→ Task to carry out: Lines with the word "регионам" in them are the ones to copy from the records.

---+---

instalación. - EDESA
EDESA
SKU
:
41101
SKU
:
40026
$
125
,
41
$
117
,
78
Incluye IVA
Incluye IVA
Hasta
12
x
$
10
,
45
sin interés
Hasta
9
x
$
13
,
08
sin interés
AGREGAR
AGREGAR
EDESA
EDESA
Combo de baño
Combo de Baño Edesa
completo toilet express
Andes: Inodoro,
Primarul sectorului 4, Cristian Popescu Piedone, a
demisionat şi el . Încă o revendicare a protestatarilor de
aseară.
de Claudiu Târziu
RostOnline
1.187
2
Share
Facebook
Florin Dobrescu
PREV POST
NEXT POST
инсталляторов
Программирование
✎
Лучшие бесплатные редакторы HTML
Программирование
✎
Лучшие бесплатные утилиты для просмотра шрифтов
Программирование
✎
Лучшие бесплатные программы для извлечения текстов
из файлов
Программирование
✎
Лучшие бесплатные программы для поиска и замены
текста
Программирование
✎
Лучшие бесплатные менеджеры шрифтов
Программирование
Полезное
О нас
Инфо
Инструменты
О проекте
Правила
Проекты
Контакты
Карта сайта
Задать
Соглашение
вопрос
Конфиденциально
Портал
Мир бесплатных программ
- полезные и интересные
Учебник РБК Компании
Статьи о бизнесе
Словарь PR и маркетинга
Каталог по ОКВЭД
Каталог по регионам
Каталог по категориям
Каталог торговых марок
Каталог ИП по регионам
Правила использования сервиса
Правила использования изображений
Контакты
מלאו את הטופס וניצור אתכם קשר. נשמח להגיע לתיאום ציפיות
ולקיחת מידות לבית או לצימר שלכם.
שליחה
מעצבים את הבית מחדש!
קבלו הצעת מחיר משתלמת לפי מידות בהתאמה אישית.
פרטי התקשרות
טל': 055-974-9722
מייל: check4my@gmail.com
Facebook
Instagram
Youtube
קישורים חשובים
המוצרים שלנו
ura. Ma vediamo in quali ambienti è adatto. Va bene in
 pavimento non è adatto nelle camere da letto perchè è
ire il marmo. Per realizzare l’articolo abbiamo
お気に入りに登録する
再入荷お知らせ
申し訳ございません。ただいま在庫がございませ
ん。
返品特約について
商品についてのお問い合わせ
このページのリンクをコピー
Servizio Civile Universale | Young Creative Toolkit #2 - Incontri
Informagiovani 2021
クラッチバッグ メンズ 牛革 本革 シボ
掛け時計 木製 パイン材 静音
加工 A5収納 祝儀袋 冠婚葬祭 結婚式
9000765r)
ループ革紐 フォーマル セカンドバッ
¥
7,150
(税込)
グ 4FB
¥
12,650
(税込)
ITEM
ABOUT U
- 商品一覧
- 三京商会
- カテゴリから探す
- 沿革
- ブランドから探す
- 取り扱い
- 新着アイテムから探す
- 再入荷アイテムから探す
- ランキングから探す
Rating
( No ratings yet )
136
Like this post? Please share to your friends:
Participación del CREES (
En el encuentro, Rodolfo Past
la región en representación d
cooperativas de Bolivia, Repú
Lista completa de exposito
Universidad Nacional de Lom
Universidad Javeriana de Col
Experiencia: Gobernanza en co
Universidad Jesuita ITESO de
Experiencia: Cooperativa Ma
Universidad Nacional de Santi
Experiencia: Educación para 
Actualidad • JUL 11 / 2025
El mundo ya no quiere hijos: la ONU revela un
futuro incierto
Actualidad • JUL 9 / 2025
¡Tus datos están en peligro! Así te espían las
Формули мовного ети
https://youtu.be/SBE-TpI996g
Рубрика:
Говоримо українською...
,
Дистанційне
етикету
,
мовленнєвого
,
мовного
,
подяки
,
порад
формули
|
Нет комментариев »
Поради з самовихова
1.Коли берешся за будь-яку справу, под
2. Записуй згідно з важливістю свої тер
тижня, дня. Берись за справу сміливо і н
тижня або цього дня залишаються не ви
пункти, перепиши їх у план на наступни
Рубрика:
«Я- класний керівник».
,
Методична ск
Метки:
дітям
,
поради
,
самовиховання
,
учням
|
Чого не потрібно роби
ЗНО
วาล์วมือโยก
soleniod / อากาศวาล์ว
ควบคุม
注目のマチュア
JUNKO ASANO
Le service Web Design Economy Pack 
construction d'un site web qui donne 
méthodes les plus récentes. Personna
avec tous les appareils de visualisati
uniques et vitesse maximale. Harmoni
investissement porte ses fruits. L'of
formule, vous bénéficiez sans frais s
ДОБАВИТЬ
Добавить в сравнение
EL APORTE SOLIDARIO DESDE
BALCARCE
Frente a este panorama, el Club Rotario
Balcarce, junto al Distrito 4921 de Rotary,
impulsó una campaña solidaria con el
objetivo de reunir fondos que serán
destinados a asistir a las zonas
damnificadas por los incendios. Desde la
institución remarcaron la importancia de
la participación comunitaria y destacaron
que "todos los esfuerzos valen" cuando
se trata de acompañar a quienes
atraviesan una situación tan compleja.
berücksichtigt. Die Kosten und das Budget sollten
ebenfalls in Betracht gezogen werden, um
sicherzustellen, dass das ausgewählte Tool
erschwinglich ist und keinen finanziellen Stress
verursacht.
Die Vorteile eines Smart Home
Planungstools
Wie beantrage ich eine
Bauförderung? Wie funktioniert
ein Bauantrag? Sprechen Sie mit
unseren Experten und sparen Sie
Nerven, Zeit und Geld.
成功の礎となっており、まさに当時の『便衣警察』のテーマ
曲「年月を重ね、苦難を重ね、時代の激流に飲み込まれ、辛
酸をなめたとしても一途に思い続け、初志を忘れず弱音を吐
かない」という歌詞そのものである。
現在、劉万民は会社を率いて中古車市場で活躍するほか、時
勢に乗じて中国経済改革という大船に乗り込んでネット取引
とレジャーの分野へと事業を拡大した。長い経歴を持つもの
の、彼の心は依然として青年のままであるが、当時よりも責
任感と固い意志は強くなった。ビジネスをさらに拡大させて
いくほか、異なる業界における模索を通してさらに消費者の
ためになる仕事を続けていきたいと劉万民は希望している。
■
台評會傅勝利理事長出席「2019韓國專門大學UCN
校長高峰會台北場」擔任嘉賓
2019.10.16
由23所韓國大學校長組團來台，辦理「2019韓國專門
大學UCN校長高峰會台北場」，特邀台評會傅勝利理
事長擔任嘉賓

---+---

→ Task response:
Каталог по регионам
Каталог ИП по регионам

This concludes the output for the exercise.